▸ **Selected excerpt**:

There are two running modes (controlled by --mode argument) available to predict the quality of speech via command line arguments:

predict_csv: predict quality scores of multi reference and degraded speech files listed in a csv file given by --csv_input argument. See ./audio_samples.csv as an example of this file. The results will be saved to a csv file given by --csv_output argument.
predict_file: predict quality score between two speech files, reference file given by --org argument and its degraded given by --deg argument. The results will be printed to the console only.

To predict the quality of all .wav files listed in a csv table, run WARP-Q with predict_csv mode:

python warpq.py --mode predict_csv --csv_input /path/to/input/csv/file.csv --csv_output /path/to/results/file.csv --mapping_model /path/to/mapping/model/file.zip

Example:

python warpq.py --mode predict_csv --csv_input ./audio_samples.csv --csv_output ./results.csv --mapping_model ./models/RandomForest/Genspeech_TCDVoIP_PSup23.zip

To predict the quality of two .wav files, run WARP-Q with predict_file mode:

python warpq.py --mode predict_file --org /path/to/original/speech/file.wav --deg /path/to/degraded/speech/file.wav --mapping_model /path/to/mapping/model/file.zip

Example:

python warpq.py --mode predict_file --org ./audio/p239_021.wav --deg ./audio/p239_021_evs.wav --mapping_model ./models/RandomForest/Genspeech_TCDVoIP_PSup23.zip

The provided code computes raw WARP-Q scores. It also maps them onto the standard MOS rating using a mapping model as explained in the following section.

Score Mapping

The original implementation of WARP-Q provides quality scores with negative correlations, i.e., lower rating means better quality, as this metric is designed based on subsequence alignment costs of speech signals. To make WARP-Q scores compatible with that of other standard quality metrics, in [1], we explored the possibility of mapping these scores onto standard MOS ratings (higher rating means better quality) using ML algorithms. Several models have been employed and evaluated.

Models

In this repository, we provide mapping models based on two ML algorithms:

Deep neural networks with a sequential stack of three dense layers
Random-forest-based regressor

The idea here is to give users the opportunity to try different mapping models and select a model that is more suitable for their needs and data. To use any of these models, we need to feed its location to the code using --mapping_model argument.

Each model was trained using different databases to test its performance under different signal distortions and background effects. Table 1 below provides details about each model with the employed databases.

▸ **Provided material**:
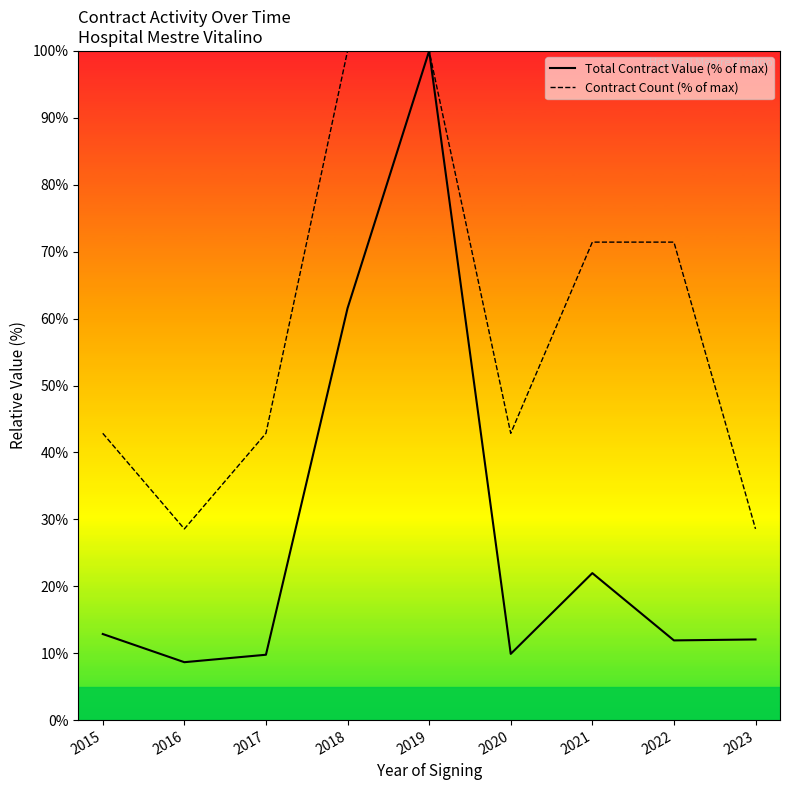

Which has a higher value, 2016 or 2019?

2019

▸ **Required work**:
A. According to the WARP-Q text, why were the raw WARP-Q scores mapped onto standard MOS ratings? Answer in one to three sentences.
B. Reproduce the passage of the WARP-Q text starting at "predict_file: predict quality" and ending at "the console only.".

▸ **Answers to the exercise**:
A. Raw WARP-Q scores are based on the subsequence alignment costs of speech signals, so a lower rating means better quality. Mapping them onto standard MOS ratings, where a higher rating means better quality, makes WARP-Q scores compatible with those of other standard quality metrics.

B.
predict_file: predict quality score between two speech files, reference file given by --org argument and its degraded given by --deg argument. The results will be printed to the console only.